NB: In our discussions added error detection, but I'm not sure that's a high priority, and if the CRC code is present as an attribute, then clients can use it for error detection if their developers want to code that.

--EthanDavis 15:27, 6 March 2013 (PST)

What is the granularity of change detection we want to support?

Given the cross-server aspect of the original use case, I understand the use of checksums in the requirements list. But why is per variable checksums included? I'm not seeing variable level change detection mentioned in the use case.

Sure, it would be cool if those who want could figure out exactly which variable had changed. But is that really something that will be widely used?

Perhaps we should restrict this discussion to dataset level change detection. And postpone it for DAP4 objects below the dataset level.

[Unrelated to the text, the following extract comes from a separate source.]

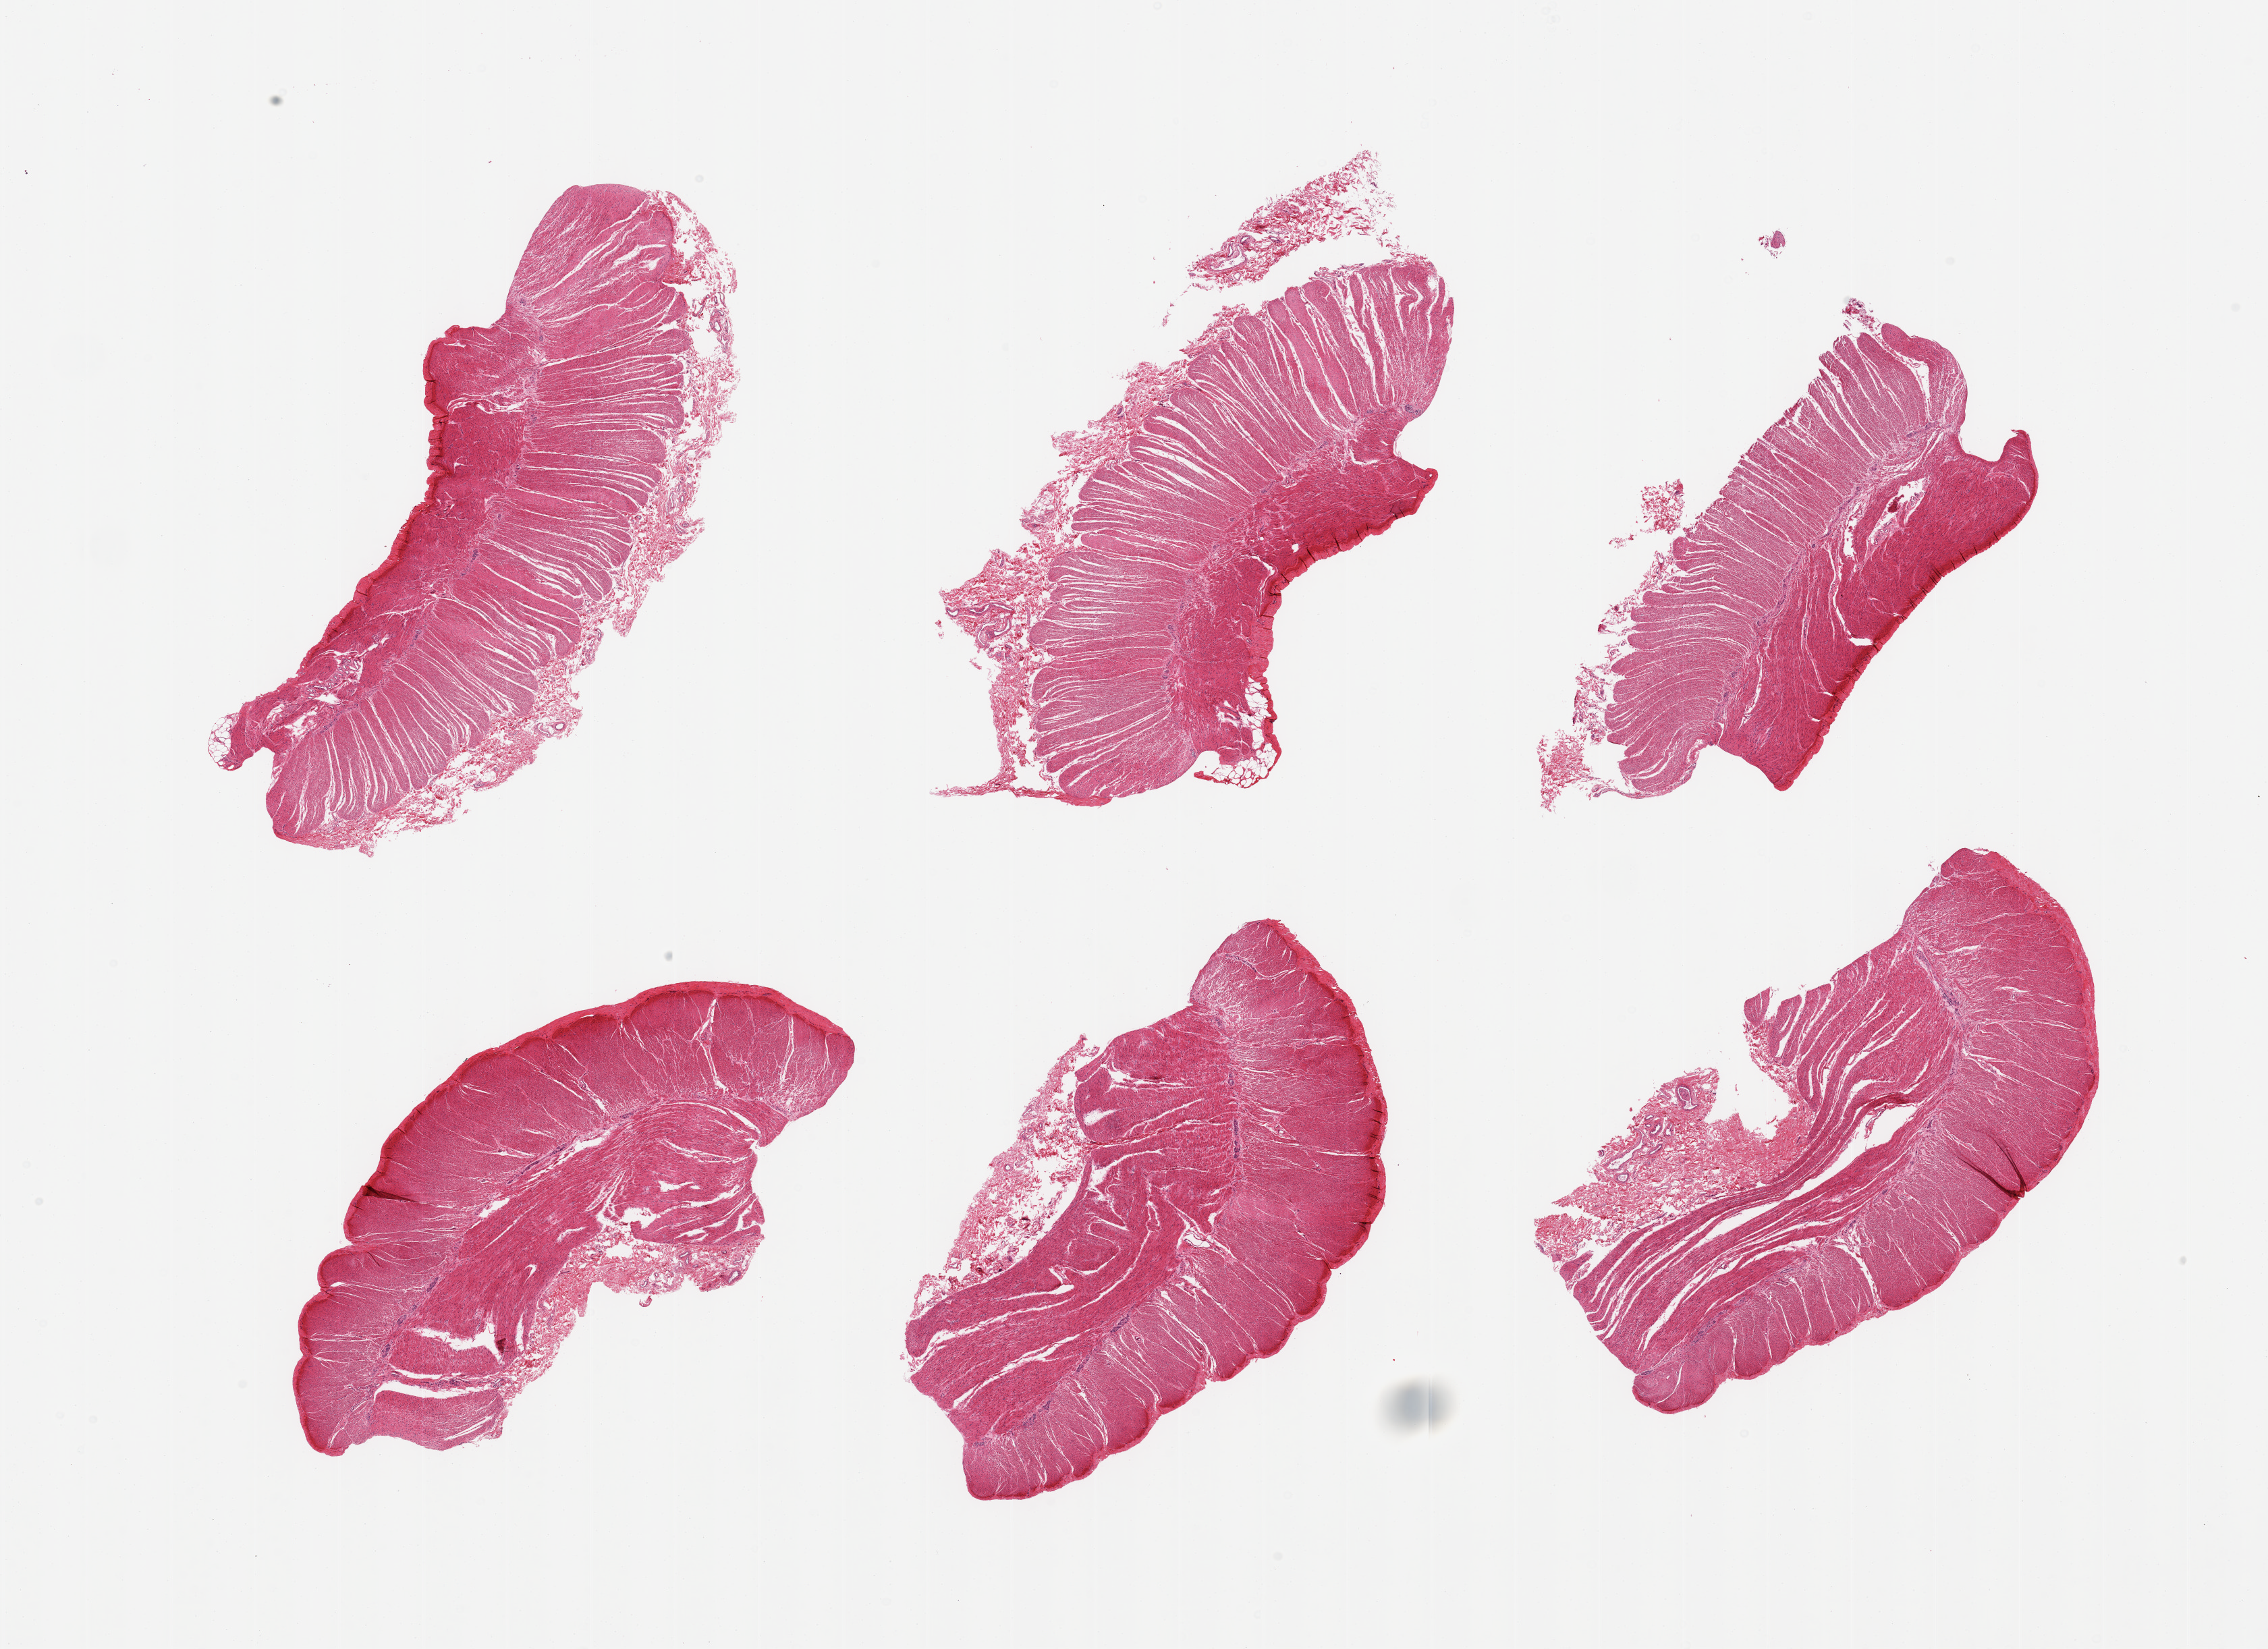
Digitized hematoxylin and eosin (H&E)-stained section, brightfield — a low-resolution overview of the entire scanned area, about 26.6 x 19.3 mm (from a 20x scan). PAXgene-fixed paraffin-embedded (PFPE) section. Sampled site (target tissue): sigmoid colon. Donor tissue sample. Donor: male.
Pathologist's review note for this sample: 6 pieces; target muscularis.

--EthanDavis 15:38, 6 March 2013 (PST)
By the way, what bytes are we going to use to compute a checksum? The files on disk, the bytes of an array in memory, the DAP4 encoded objects? Or should we leave that up to each server and server site configuration to decide?

Dennis
To answer Ethan's questions, The spec will say this:

Checksums will be computed over the serialized data for each of the variables at the top-level of each Group in the response. The checksum value will follow the data of the variable in the serialization. The checksum algorithm defaults to CRC32. Checksum values will be written as 32-bit values using the endian representation specified for the serialized form.